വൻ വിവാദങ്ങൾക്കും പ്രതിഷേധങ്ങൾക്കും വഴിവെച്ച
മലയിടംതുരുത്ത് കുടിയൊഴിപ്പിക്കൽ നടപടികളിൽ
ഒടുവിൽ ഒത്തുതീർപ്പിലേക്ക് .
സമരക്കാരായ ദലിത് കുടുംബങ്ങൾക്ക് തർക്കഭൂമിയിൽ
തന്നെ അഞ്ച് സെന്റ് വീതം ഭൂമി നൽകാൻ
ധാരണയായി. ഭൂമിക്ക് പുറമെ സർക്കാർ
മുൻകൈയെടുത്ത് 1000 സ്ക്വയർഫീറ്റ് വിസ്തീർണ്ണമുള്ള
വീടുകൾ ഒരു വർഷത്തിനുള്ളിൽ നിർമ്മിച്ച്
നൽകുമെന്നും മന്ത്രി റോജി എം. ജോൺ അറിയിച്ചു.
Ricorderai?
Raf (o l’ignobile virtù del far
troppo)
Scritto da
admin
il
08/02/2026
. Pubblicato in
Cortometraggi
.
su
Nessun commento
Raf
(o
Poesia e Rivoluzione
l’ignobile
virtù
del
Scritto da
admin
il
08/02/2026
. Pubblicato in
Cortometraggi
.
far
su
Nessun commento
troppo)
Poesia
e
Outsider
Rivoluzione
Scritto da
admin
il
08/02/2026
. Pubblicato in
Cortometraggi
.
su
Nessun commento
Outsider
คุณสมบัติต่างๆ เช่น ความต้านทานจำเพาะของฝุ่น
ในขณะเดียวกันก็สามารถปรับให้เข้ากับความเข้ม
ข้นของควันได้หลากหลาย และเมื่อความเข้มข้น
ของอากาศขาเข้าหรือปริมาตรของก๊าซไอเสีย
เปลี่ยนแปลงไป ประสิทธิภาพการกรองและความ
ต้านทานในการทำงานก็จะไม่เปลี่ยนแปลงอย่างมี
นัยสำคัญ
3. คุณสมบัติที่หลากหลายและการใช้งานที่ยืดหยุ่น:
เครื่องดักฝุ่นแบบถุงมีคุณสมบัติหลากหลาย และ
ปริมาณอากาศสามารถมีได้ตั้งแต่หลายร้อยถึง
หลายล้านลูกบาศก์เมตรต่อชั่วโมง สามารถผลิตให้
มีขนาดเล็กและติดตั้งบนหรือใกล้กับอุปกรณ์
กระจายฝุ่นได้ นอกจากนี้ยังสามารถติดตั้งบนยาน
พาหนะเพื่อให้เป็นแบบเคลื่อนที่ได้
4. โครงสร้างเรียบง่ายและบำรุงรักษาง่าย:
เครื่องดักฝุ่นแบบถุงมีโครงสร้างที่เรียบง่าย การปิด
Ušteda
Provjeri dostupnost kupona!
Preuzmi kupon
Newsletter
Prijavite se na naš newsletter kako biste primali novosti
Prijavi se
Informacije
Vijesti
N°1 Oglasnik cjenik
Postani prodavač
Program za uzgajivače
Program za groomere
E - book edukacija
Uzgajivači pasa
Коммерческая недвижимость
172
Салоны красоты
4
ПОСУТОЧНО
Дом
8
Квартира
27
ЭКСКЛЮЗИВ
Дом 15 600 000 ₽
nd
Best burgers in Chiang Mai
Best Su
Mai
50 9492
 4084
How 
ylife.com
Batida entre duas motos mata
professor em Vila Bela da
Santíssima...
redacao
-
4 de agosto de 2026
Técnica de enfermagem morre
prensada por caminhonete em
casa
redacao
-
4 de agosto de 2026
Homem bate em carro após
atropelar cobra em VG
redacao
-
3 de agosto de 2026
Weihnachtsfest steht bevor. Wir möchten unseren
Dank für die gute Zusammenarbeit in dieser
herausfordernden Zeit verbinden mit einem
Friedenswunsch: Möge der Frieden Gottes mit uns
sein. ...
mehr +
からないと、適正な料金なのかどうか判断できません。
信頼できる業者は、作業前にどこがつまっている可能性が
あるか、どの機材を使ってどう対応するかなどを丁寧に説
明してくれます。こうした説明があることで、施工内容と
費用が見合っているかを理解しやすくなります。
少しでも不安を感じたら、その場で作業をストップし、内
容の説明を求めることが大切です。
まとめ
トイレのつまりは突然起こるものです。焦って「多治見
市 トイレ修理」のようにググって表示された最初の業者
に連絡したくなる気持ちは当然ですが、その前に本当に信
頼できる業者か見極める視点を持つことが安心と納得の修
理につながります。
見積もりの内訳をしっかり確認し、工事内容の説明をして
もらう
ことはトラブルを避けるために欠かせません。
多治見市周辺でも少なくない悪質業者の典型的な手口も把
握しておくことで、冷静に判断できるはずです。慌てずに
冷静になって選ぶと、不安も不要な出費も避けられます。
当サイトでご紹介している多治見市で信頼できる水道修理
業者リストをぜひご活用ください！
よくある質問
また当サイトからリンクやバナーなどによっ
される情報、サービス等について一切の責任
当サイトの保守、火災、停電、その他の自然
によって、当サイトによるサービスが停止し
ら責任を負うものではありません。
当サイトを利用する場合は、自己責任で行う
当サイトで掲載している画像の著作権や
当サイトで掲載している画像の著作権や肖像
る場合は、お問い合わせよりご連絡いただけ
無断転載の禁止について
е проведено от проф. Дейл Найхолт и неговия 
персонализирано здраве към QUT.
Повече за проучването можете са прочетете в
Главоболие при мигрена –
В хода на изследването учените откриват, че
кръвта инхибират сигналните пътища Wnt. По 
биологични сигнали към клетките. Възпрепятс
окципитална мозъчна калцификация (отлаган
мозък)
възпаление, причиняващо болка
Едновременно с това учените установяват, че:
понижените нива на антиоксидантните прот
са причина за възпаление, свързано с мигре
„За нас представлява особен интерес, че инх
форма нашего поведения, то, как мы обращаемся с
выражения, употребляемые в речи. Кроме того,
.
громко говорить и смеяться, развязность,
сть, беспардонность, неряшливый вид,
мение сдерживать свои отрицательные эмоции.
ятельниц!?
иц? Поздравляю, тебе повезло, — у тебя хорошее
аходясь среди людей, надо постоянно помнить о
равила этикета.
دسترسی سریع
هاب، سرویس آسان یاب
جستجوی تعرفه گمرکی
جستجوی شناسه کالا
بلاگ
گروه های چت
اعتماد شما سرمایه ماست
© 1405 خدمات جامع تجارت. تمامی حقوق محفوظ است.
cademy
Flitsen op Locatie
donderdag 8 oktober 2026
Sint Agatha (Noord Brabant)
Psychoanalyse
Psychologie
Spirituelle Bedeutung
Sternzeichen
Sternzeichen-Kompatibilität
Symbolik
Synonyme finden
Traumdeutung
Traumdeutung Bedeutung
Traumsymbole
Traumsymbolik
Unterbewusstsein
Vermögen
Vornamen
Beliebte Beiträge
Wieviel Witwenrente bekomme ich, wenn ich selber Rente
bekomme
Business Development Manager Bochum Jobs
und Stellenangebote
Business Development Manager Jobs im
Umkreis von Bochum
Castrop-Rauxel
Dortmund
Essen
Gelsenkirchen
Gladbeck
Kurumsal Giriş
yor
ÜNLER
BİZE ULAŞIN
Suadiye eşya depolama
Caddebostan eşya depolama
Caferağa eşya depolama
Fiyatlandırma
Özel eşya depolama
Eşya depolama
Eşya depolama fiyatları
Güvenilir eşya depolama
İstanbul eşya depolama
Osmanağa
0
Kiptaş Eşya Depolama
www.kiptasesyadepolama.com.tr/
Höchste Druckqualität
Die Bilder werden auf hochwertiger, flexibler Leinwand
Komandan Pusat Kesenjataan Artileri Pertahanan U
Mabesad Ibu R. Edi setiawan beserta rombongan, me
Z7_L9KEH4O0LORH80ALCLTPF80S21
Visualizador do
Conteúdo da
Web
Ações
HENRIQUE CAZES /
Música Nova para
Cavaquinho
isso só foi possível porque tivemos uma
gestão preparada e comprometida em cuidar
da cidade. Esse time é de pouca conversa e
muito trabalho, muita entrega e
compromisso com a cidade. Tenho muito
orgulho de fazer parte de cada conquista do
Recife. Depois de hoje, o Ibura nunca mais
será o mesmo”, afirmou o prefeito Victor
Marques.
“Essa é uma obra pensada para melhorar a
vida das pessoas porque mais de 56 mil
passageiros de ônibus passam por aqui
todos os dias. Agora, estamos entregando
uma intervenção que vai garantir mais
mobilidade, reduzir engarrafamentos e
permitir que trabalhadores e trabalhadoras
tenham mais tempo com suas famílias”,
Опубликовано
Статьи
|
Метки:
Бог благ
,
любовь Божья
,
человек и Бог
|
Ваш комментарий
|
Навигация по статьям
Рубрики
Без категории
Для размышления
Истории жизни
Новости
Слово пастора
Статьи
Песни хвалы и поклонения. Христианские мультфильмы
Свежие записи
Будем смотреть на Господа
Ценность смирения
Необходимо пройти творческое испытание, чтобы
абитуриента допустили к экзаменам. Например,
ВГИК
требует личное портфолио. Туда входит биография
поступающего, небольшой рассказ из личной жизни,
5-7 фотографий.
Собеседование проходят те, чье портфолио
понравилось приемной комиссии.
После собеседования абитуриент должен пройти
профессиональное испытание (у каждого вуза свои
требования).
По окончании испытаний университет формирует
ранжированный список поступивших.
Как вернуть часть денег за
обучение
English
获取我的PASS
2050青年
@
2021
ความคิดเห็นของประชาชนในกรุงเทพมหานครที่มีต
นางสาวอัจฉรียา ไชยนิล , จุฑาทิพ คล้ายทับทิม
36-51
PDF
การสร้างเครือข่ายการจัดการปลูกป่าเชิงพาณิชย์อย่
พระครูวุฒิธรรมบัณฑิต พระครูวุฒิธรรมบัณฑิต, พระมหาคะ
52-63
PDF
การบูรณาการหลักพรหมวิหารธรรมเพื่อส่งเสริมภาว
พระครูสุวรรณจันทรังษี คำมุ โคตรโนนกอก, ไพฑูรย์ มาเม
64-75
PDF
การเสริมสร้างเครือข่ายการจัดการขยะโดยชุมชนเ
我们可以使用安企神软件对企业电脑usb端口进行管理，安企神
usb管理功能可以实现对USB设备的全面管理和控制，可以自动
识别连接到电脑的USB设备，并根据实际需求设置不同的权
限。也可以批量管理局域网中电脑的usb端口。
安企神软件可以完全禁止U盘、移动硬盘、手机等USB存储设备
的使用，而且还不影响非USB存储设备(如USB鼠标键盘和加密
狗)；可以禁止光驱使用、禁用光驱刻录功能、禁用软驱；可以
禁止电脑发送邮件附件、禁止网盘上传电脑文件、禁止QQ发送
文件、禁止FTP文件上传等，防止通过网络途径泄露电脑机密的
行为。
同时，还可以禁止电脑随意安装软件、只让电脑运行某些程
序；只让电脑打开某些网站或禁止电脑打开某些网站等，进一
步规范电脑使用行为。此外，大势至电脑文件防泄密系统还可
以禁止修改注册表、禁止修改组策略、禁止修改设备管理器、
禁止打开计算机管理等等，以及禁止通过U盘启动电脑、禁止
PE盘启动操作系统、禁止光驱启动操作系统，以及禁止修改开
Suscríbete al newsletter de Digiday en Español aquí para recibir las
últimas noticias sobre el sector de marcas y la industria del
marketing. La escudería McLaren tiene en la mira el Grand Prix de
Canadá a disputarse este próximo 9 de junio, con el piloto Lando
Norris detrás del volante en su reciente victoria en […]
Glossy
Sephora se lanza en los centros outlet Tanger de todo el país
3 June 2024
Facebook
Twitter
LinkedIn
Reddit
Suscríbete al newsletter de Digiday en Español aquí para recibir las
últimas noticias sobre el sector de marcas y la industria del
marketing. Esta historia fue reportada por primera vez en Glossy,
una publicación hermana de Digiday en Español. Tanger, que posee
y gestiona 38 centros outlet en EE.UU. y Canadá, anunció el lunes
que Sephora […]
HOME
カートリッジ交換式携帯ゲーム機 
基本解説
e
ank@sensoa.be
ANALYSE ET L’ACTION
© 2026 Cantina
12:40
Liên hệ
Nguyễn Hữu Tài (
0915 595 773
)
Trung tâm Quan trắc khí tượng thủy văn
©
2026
-*-*-
#### Task requirements
Please, starting with the first line of the material above, write out each line exactly and finish on the line that includes "เปลี่ยนแปลงไป ประสิทธิภาพการกรองและความ".

#### Written solution
വൻ വിവാദങ്ങൾക്കും പ്രതിഷേധങ്ങൾക്കും വഴിവെച്ച
മലയിടംതുരുത്ത് കുടിയൊഴിപ്പിക്കൽ നടപടികളിൽ
ഒടുവിൽ ഒത്തുതീർപ്പിലേക്ക് .
സമരക്കാരായ ദലിത് കുടുംബങ്ങൾക്ക് തർക്കഭൂമിയിൽ
തന്നെ അഞ്ച് സെന്റ് വീതം ഭൂമി നൽകാൻ
ധാരണയായി. ഭൂമിക്ക് പുറമെ സർക്കാർ
മുൻകൈയെടുത്ത് 1000 സ്ക്വയർഫീറ്റ് വിസ്തീർണ്ണമുള്ള
വീടുകൾ ഒരു വർഷത്തിനുള്ളിൽ നിർമ്മിച്ച്
നൽകുമെന്നും മന്ത്രി റോജി എം. ജോൺ അറിയിച്ചു.
Ricorderai?
Raf (o l’ignobile virtù del far
troppo)
Scritto da
admin
il
08/02/2026
. Pubblicato in
Cortometraggi
.
su
Nessun commento
Raf
(o
Poesia e Rivoluzione
l’ignobile
virtù
del
Scritto da
admin
il
08/02/2026
. Pubblicato in
Cortometraggi
.
far
su
Nessun commento
troppo)
Poesia
e
Outsider
Rivoluzione
Scritto da
admin
il
08/02/2026
. Pubblicato in
Cortometraggi
.
su
Nessun commento
Outsider
คุณสมบัติต่างๆ เช่น ความต้านทานจำเพาะของฝุ่น
ในขณะเดียวกันก็สามารถปรับให้เข้ากับความเข้ม
ข้นของควันได้หลากหลาย และเมื่อความเข้มข้น
ของอากาศขาเข้าหรือปริมาตรของก๊าซไอเสีย
เปลี่ยนแปลงไป ประสิทธิภาพการกรองและความ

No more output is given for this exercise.